--- DATASET CONTENT ---

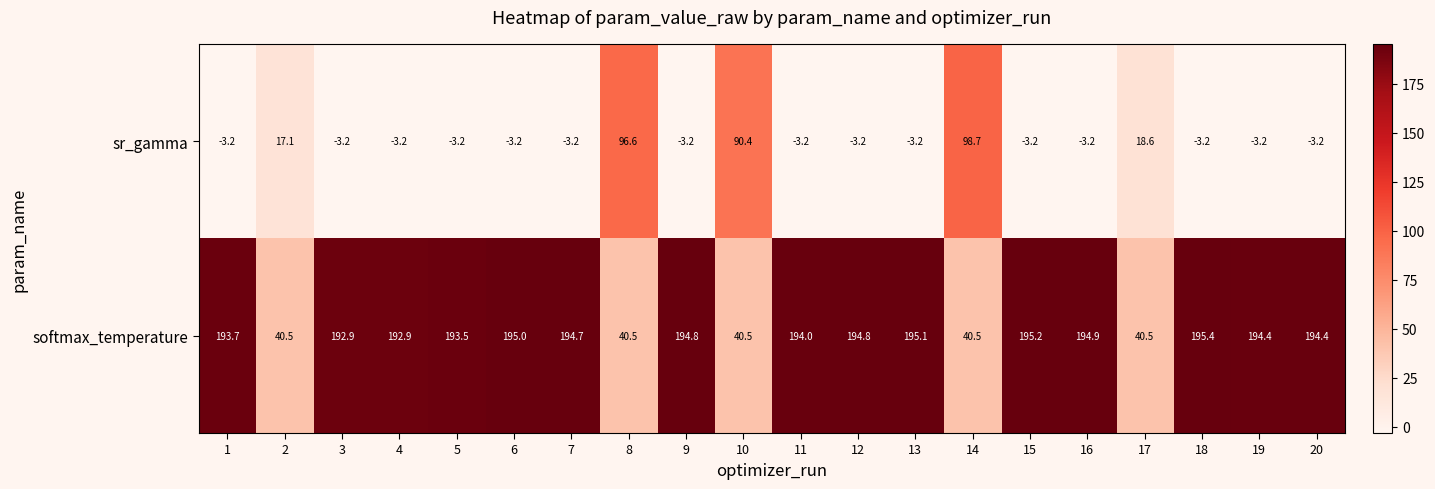

Where is sr_gamma nearest to the value 47?

17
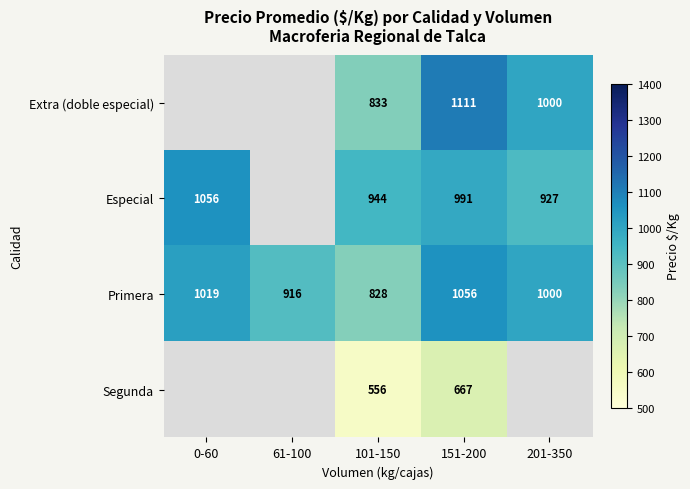

At which label does Primera first exceed 1000?

0-60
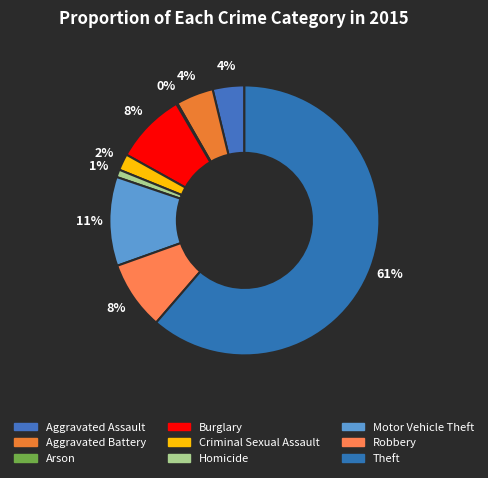

How many segments does this pie chart have?

9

---

Render the non-blank lines of the data above as a Markdown table with the columns "Row" and "Text", numbering the rows from 1 and leaving the pictures out.

→ TASK ANSWER
| Row | Text |
|---|---|
| 1 | Where is sr_gamma nearest to the value 47? |
| 2 | 17 |
| 3 | At which label does Primera first exceed 1000? |
| 4 | 0-60 |
| 5 | How many segments does this pie chart have? |
| 6 | 9 |